GOAL OF THE EXERCISE:
Copy out every one of the following lines word for word, omitting the pictures.

Stored items:
*-*-*

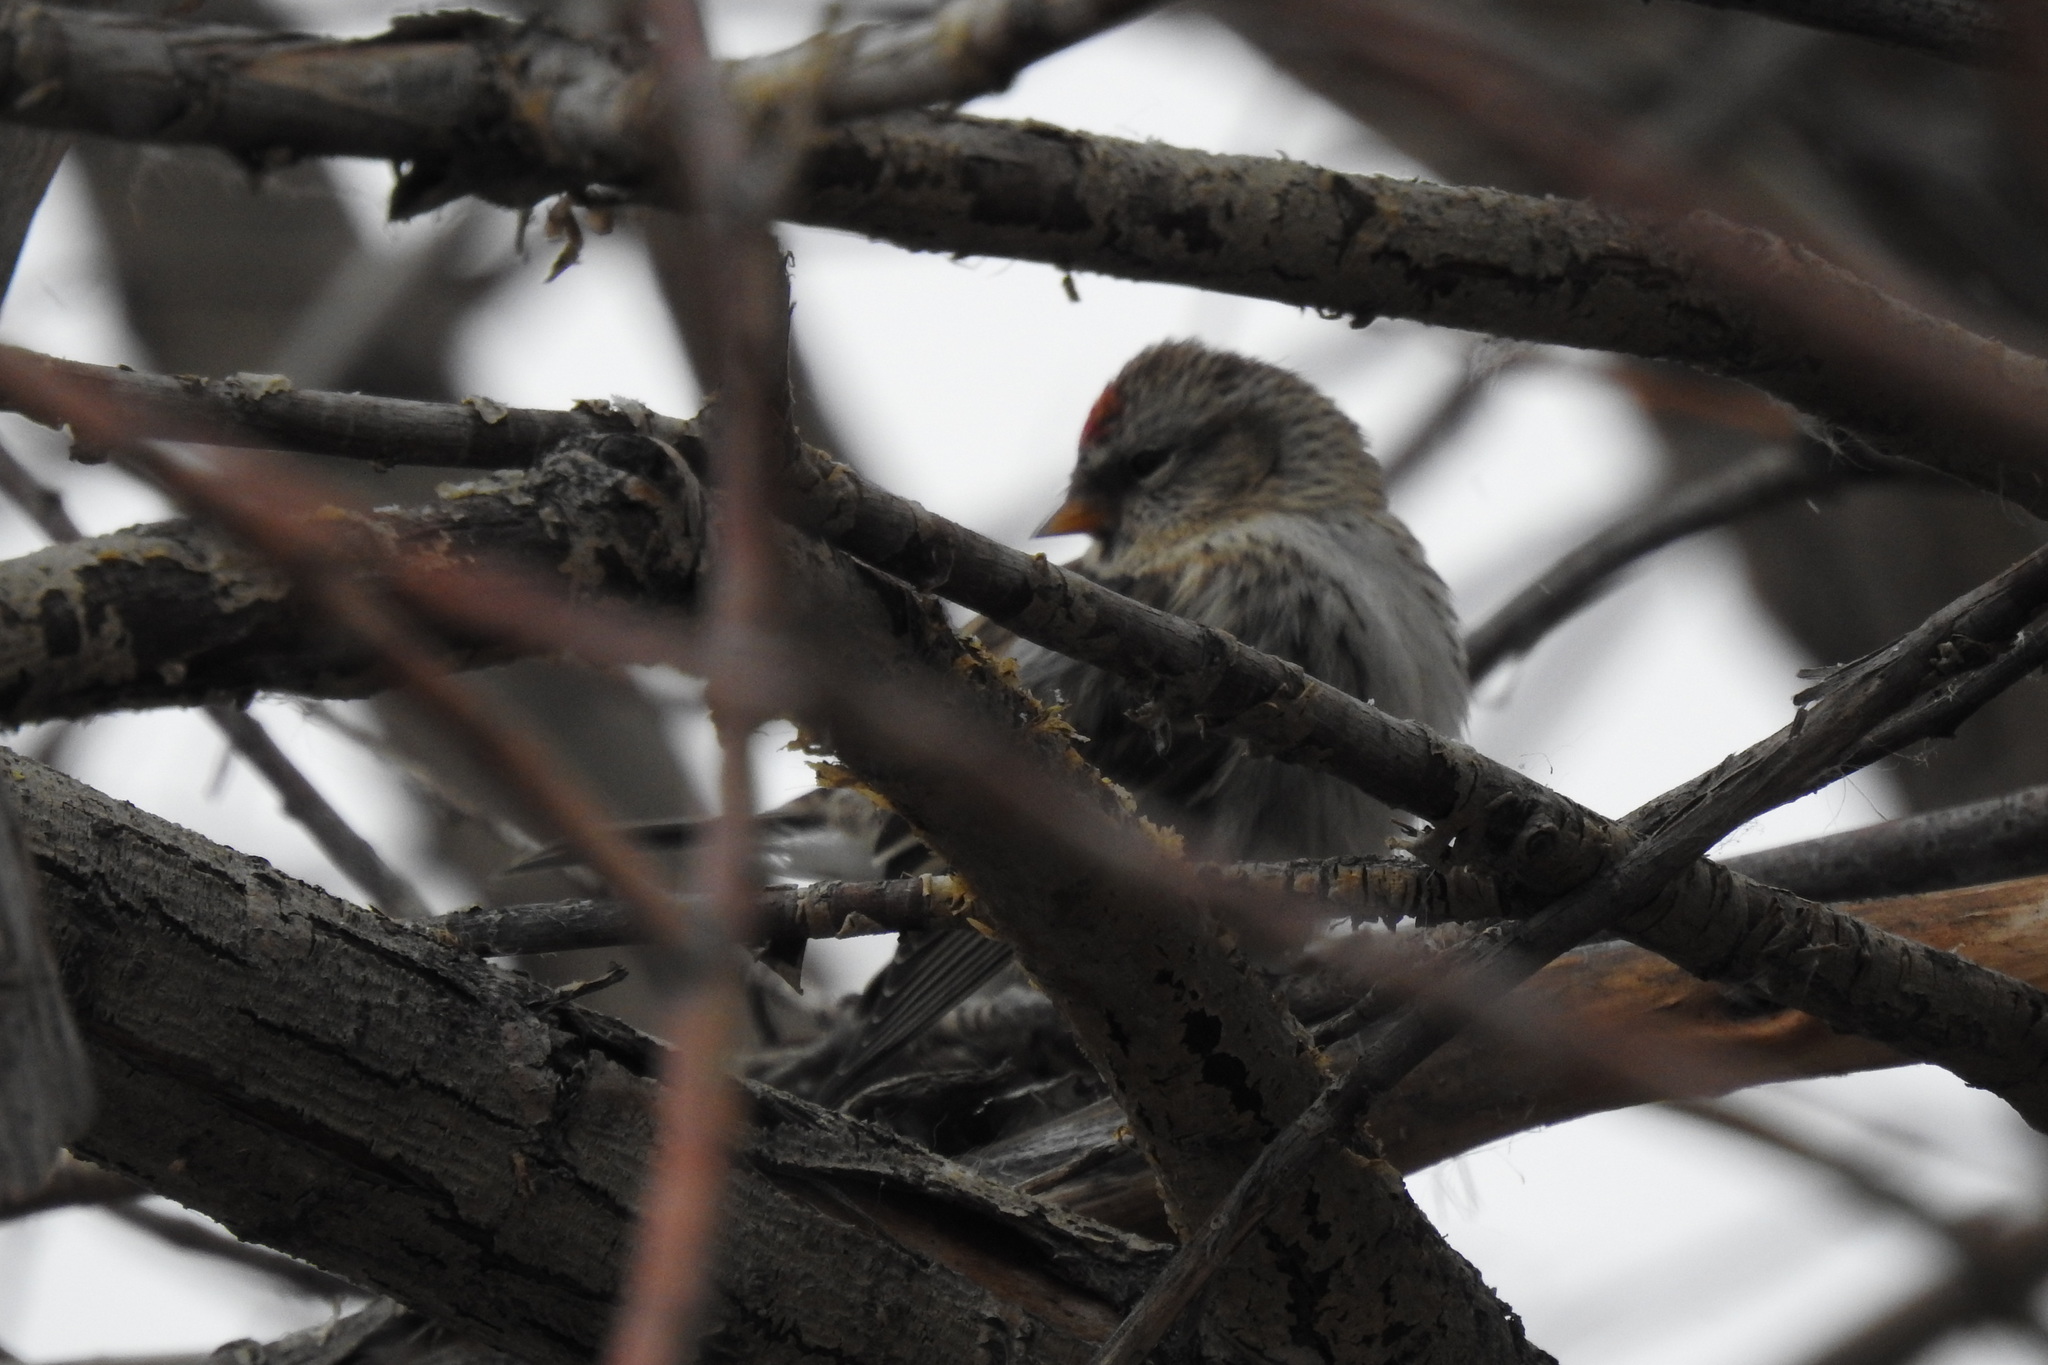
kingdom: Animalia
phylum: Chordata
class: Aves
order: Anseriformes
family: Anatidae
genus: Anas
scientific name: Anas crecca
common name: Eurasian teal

*-*-*

EXPECTED ANSWER:
kingdom: Animalia
phylum: Chordata
class: Aves
order: Anseriformes
family: Anatidae
genus: Anas
scientific name: Anas crecca
common name: Eurasian teal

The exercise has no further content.